RAP 11.4: TIME ALLOWED, ORDER, AND CONDUCT OF ORAL ARGUMENT

(a) Time Allowed to a Party. The Supreme Court and each division of the Court of Appeals will define by general order the amount of time each side is allowed for oral argument. If there is more than one party to a side in a single review or in a consolidated review, the parties on that side will share the allotted time equally, unless the parties on that side agree to some other allocation. The appellate court may grant additional time for oral argument upon motion of a party.

(b) Time Allowed to Amicus Curiae. Amicus curiae may present oral argument with the consent of a party and within a portion of the time for oral argument allocated to that party, or within the time allowed by the court.

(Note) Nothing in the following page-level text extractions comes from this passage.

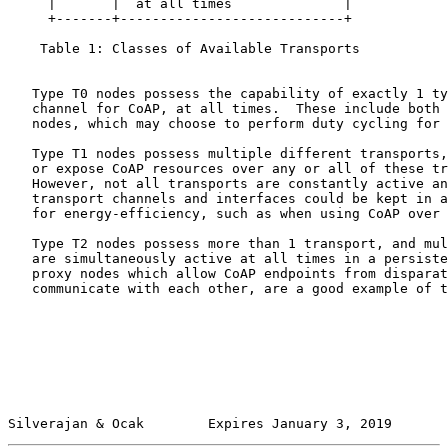
     |       |  at all times              |

     +-------+----------------------------+

    Table 1: Classes of Available Transports

   Type T0 nodes possess the capability of exactly 1 ty
   channel for CoAP, at all times.  These include both 
   nodes, which may choose to perform duty cycling for 
   Type T1 nodes possess multiple different transports,
   or expose CoAP resources over any or all of these tr
   However, not all transports are constantly active an
   transport channels and interfaces could be kept in a
   for energy-efficiency, such as when using CoAP over 
   Type T2 nodes possess more than 1 transport, and mul
   are simultaneously active at all times in a persiste
   proxy nodes which allow CoAP endpoints from disparat
   communicate with each other, are a good example of t
Silverajan & Ocak        Expires January 3, 2019       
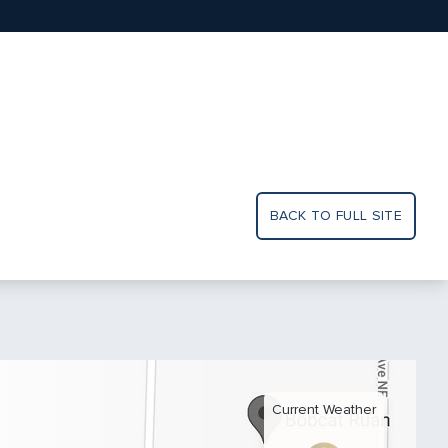
BACK TO FULL SITE
Current Weather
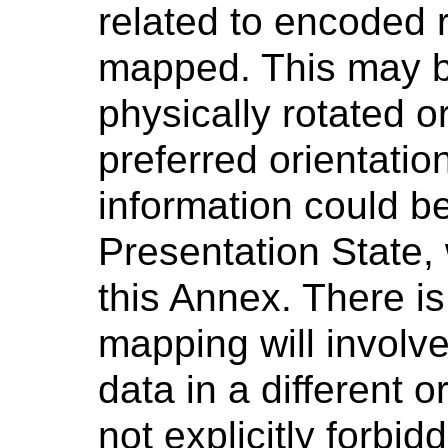
related to encoded 
mapped. This may be
physically rotated or
preferred orientatio
information could b
Presentation State, 
this Annex. There is
mapping will involve
data in a different o
not explicitly forbid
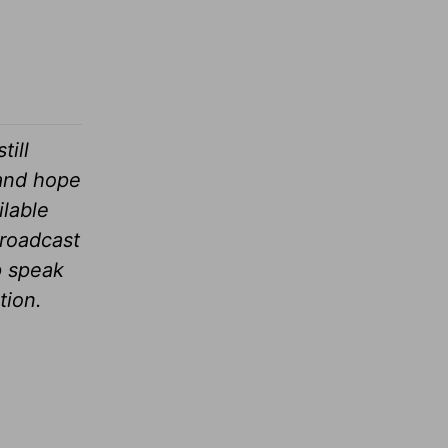
till
 and hope
ilable
broadcast
p speak
tion.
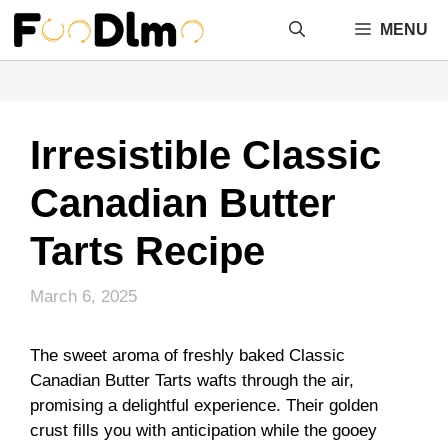
Skip
MENU
to
content
Irresistible Classic
Canadian Butter
Tarts Recipe
March 6, 2025
The sweet aroma of freshly baked Classic
Canadian Butter Tarts wafts through the air,
promising a delightful experience. Their golden
crust fills you with anticipation while the gooey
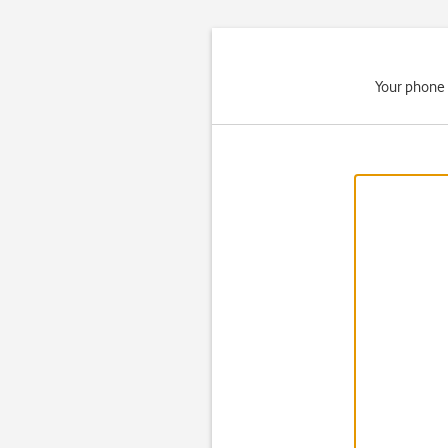
Your phone 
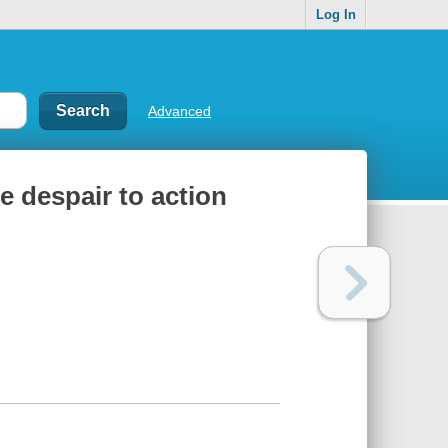
Log In
Advanced
e despair to action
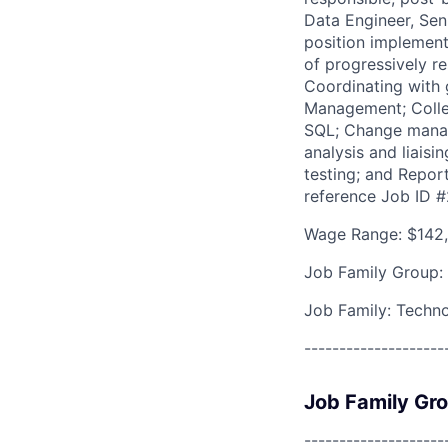
Data Engineer, Sen
position implementi
of progressively r
Coordinating with g
Management; Collec
SQL; Change manag
analysis and liais
testing; and Repor
reference Job ID 
Wage Range: $142,
Job Family Group:
Job Family: Techn
--------------------
Job Family Gr
--------------------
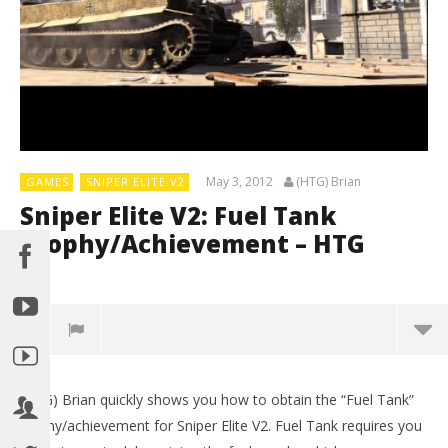
May 3, 2012
(HTG) Brian
GAMES
SNIPER ELITE V2
Sniper Elite V2: Fuel Tank
Trophy/Achievement – HTG
0
(HTG) Brian quickly shows you how to obtain the “Fuel Tank”
trophy/achievement for Sniper Elite V2. Fuel Tank requires you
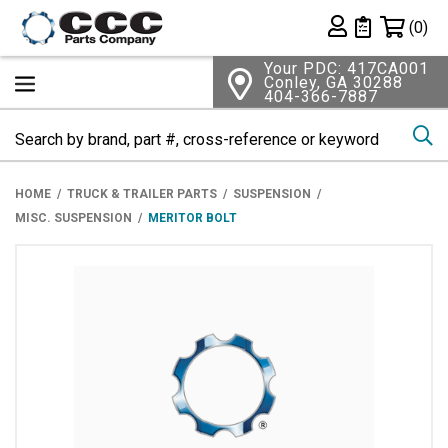
Shopping 
(0)
Private List
Your PDC: 417CA001
Conley, GA 30288
404-366-7887
Se
HOME
TRUCK & TRAILER PARTS
SUSPENSION
MISC. SUSPENSION
MERITOR BOLT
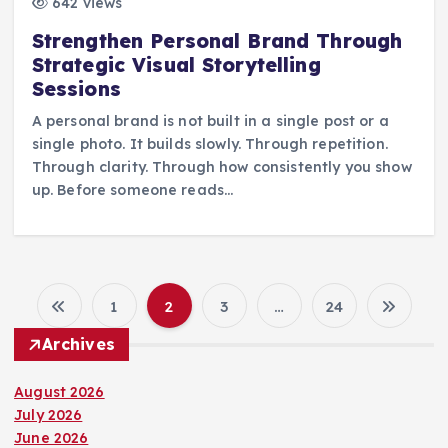
642 views
Strengthen Personal Brand Through
Strategic Visual Storytelling
Sessions
A personal brand is not built in a single post or a
single photo. It builds slowly. Through repetition.
Through clarity. Through how consistently you show
up. Before someone reads…
1
2
3
…
24
P
Archives
o
August 2026
s
July 2026
June 2026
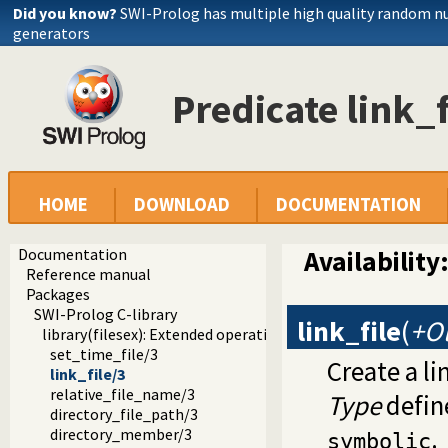
Did you know?
SWI-Prolog has multiple high quality random 
generators
Predicate link_f
HOME
DOWNLOAD
DOCUMENTATION
Documentation
Availability
Reference manual
Packages
SWI-Prolog C-library
link_file
(
+O
library(filesex): Extended operations on files
set_time_file/3
Create a li
link_file/3
relative_file_name/3
Type
define
directory_file_path/3
.
directory_member/3
symbolic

(c) Order of Argument. The appellant or petitioner is entitled to open and conclude oral argument. The party first filing a notice of appeal or a notice for discretionary review is deemed the appellant or petitioner for the purpose of this rule.

(d) Cross Review. The argument on any cross review must be made at the same time as the argument on the initial review.

(e) Failure To Appear. The appellate court will hear argument on behalf of a party who has filed a brief who appears at the time of oral argument. If none of the parties to the review appears for oral argument, the court may order oral argument at a later time or may decide the case on the briefs.

(f) Scope of Argument. The court ordinarily encourages oral argument. The opening argument may include a fair and concise statement of the facts of the case. Counsel need not argue all issues raised and argued in the briefs.

(g) Reading at Length. Counsel should avoid reading at length from briefs, records, or authorities.

(h) Duplication of Argument. Counsel should avoid duplication of argument, particularly if there are multiple parties arguing in support of the same issue.

(i) Use of Exhibits. Counsel may, to promote clarity of argument, use exhibits brought up as a part of the record and demonstrative or illustrative exhibits not a part of the record. Counsel should arrange, before court convenes, for the placement in the courtroom of exhibits and equipment to be used in oral argument.

(j) Submitting Case without Oral Argument. The appellate court may, on its own initiative or on motion of a party, decide a case without oral argument. If the appellate court decides that the case will be decided without oral argument, the clerk will advise the parties and others who have filed briefs of the date the case is set for consideration on the merits.

References

Rule 18.8, Waiver of Rules and Extension and Reduction of Time.

[Adopted effective July 1, 1976; amended effective September 1, 1994; December 24, 2002; September 1, 2006.]